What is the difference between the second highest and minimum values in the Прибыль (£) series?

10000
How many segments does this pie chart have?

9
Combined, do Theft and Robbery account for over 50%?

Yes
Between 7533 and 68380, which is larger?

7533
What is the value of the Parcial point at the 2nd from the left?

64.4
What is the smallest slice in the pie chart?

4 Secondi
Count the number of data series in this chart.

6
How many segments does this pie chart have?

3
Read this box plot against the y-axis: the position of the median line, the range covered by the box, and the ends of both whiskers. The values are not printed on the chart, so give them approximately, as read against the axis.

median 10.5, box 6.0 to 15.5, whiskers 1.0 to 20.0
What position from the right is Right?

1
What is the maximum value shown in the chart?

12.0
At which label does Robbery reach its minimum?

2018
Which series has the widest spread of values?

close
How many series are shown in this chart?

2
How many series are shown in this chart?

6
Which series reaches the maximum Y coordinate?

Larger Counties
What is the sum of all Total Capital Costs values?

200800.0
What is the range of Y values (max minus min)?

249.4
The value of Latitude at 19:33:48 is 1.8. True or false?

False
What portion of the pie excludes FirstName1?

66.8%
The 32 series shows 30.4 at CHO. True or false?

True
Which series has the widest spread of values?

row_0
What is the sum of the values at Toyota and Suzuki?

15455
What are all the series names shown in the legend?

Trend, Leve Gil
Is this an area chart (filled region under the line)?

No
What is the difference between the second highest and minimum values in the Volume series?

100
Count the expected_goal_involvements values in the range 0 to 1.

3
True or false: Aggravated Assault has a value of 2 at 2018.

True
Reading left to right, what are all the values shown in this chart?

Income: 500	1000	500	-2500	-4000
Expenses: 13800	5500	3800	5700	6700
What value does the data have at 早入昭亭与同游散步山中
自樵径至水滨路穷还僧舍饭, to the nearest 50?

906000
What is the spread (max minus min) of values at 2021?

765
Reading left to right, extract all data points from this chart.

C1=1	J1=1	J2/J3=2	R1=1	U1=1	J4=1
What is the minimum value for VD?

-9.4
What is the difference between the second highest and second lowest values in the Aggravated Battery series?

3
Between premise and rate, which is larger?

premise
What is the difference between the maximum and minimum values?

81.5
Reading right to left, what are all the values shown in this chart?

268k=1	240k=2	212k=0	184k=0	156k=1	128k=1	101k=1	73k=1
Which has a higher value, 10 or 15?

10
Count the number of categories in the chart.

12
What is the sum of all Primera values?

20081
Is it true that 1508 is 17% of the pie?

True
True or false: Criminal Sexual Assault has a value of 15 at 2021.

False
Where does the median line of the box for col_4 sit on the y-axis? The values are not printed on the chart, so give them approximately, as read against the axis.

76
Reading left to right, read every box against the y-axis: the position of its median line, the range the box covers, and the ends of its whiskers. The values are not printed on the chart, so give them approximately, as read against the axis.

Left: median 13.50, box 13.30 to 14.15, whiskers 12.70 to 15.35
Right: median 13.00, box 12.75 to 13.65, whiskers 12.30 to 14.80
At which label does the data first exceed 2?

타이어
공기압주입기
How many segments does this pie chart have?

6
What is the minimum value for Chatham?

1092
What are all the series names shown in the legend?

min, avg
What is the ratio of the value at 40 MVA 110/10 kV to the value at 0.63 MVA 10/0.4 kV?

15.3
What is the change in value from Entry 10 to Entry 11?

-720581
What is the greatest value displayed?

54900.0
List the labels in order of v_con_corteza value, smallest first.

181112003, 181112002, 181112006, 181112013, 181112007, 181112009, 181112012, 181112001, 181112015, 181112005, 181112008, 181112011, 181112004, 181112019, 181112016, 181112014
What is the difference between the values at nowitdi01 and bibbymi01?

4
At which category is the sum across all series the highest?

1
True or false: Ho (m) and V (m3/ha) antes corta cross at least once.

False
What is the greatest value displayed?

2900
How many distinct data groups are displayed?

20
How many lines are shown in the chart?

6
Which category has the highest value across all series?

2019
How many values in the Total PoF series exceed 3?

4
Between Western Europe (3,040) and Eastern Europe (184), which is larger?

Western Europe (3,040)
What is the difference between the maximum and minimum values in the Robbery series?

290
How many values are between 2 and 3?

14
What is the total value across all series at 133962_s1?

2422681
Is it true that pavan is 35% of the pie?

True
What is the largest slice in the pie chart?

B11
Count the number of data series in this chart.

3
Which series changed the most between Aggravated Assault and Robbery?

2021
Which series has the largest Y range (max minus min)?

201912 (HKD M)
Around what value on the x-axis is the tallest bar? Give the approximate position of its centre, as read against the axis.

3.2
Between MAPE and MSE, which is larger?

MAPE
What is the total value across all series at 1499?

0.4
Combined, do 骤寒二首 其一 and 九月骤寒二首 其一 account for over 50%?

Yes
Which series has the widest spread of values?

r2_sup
◆ ◆ ◆ ◆
• **Work instructions**: Reproduce everything in the entries verbatim, from the line containing "Trend, Leve Gil" down to the line containing "Count the number of categories in the chart.", with both of those lines included.

• **Response to the exercise**:
Trend, Leve Gil
Is this an area chart (filled region under the line)?

No
What is the difference between the second highest and minimum values in the Volume series?

100
Count the expected_goal_involvements values in the range 0 to 1.

3
True or false: Aggravated Assault has a value of 2 at 2018.

True
Reading left to right, what are all the values shown in this chart?

Income: 500	1000	500	-2500	-4000
Expenses: 13800	5500	3800	5700	6700
What value does the data have at 早入昭亭与同游散步山中
自樵径至水滨路穷还僧舍饭, to the nearest 50?

906000
What is the spread (max minus min) of values at 2021?

765
Reading left to right, extract all data points from this chart.

C1=1	J1=1	J2/J3=2	R1=1	U1=1	J4=1
What is the minimum value for VD?

-9.4
What is the difference between the second highest and second lowest values in the Aggravated Battery series?

3
Between premise and rate, which is larger?

premise
What is the difference between the maximum and minimum values?

81.5
Reading right to left, what are all the values shown in this chart?

268k=1	240k=2	212k=0	184k=0	156k=1	128k=1	101k=1	73k=1
Which has a higher value, 10 or 15?

10
Count the number of categories in the chart.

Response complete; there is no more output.